# Late December a good time to prune?



## v8rx7guy (Dec 15, 2016)

I am in NW washington and we've gotten a week long cold snap of about 18-25F. I have some days off between Christmas & new years that I was planning on dedicating a day or so to prune my newly planted vineyard. Is that about the right time to do it, or should I wait until mid-late January?


----------



## Pat57 (Dec 15, 2016)

I'd wait until at least late January in your neck of the woods?


----------



## salcoco (Dec 16, 2016)

I would wait util spring and the day temp get around 40 degrees.


----------



## v8rx7guy (Dec 16, 2016)

salcoco said:


> I would wait util spring and the day temp get around 40 degrees.
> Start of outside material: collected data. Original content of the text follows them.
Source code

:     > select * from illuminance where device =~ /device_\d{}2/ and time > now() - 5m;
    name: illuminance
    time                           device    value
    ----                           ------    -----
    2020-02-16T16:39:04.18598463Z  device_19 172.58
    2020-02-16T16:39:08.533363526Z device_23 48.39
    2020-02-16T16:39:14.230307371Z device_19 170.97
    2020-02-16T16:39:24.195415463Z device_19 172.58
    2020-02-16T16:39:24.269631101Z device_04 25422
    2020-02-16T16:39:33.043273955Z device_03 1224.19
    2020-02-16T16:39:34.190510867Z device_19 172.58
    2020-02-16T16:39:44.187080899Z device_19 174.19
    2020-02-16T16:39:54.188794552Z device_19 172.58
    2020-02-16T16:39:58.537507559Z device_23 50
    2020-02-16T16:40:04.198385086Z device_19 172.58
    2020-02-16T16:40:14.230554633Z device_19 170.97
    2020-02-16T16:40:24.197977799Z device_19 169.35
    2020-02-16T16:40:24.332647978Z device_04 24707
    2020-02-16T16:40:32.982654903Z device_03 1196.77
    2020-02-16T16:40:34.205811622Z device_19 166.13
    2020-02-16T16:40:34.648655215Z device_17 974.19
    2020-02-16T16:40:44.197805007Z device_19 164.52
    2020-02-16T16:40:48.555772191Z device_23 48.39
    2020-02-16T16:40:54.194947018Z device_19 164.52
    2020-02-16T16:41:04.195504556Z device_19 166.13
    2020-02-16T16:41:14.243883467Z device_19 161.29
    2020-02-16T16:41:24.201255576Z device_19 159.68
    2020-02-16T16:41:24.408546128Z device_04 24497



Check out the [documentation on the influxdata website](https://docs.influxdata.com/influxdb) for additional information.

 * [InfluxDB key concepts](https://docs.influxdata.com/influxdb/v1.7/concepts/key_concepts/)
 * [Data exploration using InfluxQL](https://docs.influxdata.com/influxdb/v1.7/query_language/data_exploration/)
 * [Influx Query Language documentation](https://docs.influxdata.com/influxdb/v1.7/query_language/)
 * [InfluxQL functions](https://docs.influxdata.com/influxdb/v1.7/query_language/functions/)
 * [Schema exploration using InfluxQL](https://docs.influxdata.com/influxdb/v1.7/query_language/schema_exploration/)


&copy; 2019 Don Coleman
For any particular reason? I thought pruning was done in cold/dormant time weather for grape vines?


----------



## cintipam (Dec 16, 2016)

I'm betting it is better to wait to verify winter killoff before pruning away potential growth points. 

Pam in cinti


----------



## Julie (Dec 16, 2016)

Granted I'm in PA but my grandfather who was a farmer always told me to trim in any month that had an r and that is what my husband and I do and so far it works well for us.


----------



## ibglowin (Dec 16, 2016)

Not quite all the important info. Yes you want to prune in cold/dormant timeframe but you want to prune at the END of the cold/dormant timeframe. Pruning a grapevine is like giving it a haircut. Right after you do it the slightest warm period it will wakeup and start to push so you really want to wait as long as you can and let the vine go dormant and harden off for Winter before you give it a haircut in the late Winter early Spring timeframe. 



v8rx7guy said:


> For any particular reason? I thought pruning was done in cold/dormant time weather for grape vines?


----------



## Johny99 (Dec 16, 2016)

Ok, I am contrary. I'd say go ahead and prune since you have the time. If you can wait until later great, but life often intervenes. It has been plenty cold so I don't think you'll prompt early budding. If you think you'll get late cold, and for some reason I think we will on the east side, you can prune partially. That means leave the tendrils long, say 3-4 nodes and perhaps more than you want in the end. That gets 75% of the work done when you have time. Then in the spring, as buds begin to swell, prune the rest of the way. The advantage is it lets you deal with winter kill late spring, and let's you do the bulk of the work when you can. This will let you also deal with an early bud and freeze. 

We are 10 degrees tonight on our side of the cascades, so I'm going to wait cause it is just too bloody cold to be out in the vineyard. Of course the 4 muledeer in the vineyard yesterday were helping::


----------



## shrewsbury (Dec 17, 2016)

There are many studies on this topic and I am in the same boat as you are, being in Ohio and my first year for 120 vines.

From all I have read I have decided to do mine in late January/early February. 
My reasons are;

winter damage is already done
vines are nice and dormant
and it gives me an excuse to be out in the vineyard at a time I usually wouldn't be.


----------



## AKsarben (Dec 25, 2016)

Prune whenever they are dormant. We have already started on some of our hybrids.


----------